Les échelles temporelles de résidence de l'eau et des éléments associés dans les différents compartiments des socio-hydrosystèmes sont extrêmement variables, et souvent mal connues, a fortiori dans un contexte d’évolution rapide des pluviosités et de pression anthropique forte et croissante. Il est donc nécessaire de déterminer comment l’eau se distribue aux différents niveaux d’organisation des socio-écosystèmes et comment ces volumes évoluent dans l’espace et le temps. Étant donné que la plupart des modèles écologiques changent avec l'étendue spatio-temporelle et la granularité de l'observation, une compréhension de la structure de la variance spatiale/temporelle est nécessaire pour mettre à l'échelle les prévisions ou mettre en œuvre des interventions efficaces dans les mosaïques écologiques dynamiques. Pourtant, la surveillance actuelle de l'eau en France, en Europe et dans le monde ignore encore certains aspects des hydrosystèmes : les réseaux hydrographiques de têtes de bassins, les interactions entre le cours d’eau, sa plaine alluviale et les différentes nappes en interaction, les conséquences des petits réservoirs sur la ressource en eau, la quantification des tronçons intermittents notamment. Ces aspects doivent être appréhendés pour comprendre comment l'occupation et l'utilisation des sols interagissent les volumes d’eau et leur variation dans les différents compartiments.

2. Quels sont les impacts cumulés des pollutions physiques, chimiques et biologiques sur la santé de l'hydrosystème (au sens One Health), son fonctionnement et la biodiversité ?

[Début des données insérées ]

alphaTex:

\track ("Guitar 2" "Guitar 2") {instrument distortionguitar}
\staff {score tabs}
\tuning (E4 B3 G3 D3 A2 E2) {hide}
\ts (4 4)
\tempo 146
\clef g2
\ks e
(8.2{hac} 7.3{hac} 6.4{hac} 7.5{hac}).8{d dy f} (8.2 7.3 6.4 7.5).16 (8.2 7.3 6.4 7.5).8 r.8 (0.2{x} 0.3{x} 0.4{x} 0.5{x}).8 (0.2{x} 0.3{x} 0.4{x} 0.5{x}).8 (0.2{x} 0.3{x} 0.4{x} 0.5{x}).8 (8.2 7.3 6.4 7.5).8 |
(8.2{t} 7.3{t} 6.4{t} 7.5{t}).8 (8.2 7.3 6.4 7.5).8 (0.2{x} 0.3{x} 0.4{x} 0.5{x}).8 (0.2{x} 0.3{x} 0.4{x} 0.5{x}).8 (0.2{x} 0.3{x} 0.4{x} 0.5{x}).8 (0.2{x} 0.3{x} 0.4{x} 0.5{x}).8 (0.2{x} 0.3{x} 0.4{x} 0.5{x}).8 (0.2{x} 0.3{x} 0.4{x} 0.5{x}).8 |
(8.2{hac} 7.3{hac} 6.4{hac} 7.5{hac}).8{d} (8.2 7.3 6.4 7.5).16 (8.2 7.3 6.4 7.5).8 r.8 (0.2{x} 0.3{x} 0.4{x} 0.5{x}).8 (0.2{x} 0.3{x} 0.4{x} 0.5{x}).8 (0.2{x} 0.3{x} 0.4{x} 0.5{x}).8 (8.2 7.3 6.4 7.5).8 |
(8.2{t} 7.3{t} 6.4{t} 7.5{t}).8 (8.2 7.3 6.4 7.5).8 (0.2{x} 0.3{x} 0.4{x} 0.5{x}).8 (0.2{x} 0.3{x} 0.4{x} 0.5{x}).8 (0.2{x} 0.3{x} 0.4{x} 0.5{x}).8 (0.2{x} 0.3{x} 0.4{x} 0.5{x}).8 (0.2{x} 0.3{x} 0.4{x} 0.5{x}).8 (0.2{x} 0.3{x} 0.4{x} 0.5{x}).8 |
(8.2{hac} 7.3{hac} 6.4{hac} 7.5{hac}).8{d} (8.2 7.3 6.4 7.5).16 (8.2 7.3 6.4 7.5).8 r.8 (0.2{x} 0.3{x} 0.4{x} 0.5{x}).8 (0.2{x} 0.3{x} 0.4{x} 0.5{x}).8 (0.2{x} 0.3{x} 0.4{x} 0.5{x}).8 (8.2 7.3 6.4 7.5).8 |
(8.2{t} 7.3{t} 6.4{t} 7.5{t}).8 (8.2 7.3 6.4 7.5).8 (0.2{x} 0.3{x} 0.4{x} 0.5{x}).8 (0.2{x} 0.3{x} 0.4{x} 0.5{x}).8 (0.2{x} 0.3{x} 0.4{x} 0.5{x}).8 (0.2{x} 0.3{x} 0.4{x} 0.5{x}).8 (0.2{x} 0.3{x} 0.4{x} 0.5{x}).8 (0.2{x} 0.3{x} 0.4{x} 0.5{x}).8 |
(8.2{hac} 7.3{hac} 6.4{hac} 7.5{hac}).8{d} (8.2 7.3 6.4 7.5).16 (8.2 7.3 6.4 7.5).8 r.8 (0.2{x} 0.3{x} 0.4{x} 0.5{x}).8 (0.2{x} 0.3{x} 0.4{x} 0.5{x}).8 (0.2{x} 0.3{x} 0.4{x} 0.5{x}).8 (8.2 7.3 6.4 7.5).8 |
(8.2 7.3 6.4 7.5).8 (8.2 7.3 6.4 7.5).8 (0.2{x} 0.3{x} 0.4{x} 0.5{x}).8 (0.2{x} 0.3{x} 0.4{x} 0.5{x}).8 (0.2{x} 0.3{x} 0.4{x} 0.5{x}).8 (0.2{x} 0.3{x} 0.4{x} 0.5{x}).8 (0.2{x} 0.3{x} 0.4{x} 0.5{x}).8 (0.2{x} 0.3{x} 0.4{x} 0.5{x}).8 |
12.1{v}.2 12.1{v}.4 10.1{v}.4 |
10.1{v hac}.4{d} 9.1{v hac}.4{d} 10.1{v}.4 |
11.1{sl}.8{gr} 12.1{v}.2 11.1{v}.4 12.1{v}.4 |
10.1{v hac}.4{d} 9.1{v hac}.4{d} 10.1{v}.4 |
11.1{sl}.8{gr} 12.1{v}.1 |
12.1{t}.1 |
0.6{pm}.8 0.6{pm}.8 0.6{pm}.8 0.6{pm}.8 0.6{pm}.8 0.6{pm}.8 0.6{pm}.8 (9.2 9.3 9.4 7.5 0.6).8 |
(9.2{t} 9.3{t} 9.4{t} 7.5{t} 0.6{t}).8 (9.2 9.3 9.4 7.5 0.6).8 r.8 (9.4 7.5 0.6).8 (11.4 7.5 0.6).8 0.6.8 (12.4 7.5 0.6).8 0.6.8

Il est nécessaire de repenser l'approche actuelle du système de surveillance isolé à la station et utilisant l'analyse monocritère et en silo (par exemple, centrée sur la substance, prise en compte séparée des états chimiques, écologiques, etc.), vers une approche éco-épidémiologique, basée sur des "échelles imbriquées " (biologiques, spatiales et temporelles) et les « effets cocktails », et vers une approche prédictive (aide à la décision pour les scénarios de gestion, restauration/aménagement). L'enjeu est de considérer les multiples sources de contamination, majoritairement liées aux activités anthropiques, le long du continuum terre-mer dans tous les compartiments. Une nouvelle approche basée sur une combinaison du développement d'analyses passives, actives et non ciblées pourrait circonscrire le problème des faibles concentrations, permettant une meilleure évaluation de la qualité réelle de l'eau. L'héritage historique des polluants dans les différents compartiments de l'hydrosystème devra également être considéré par des approches paléoenvironnementales, par exemple.

L’objectif est in fine de proposer des outils de gestion durable réalistes qui ne découragent pas les acteurs.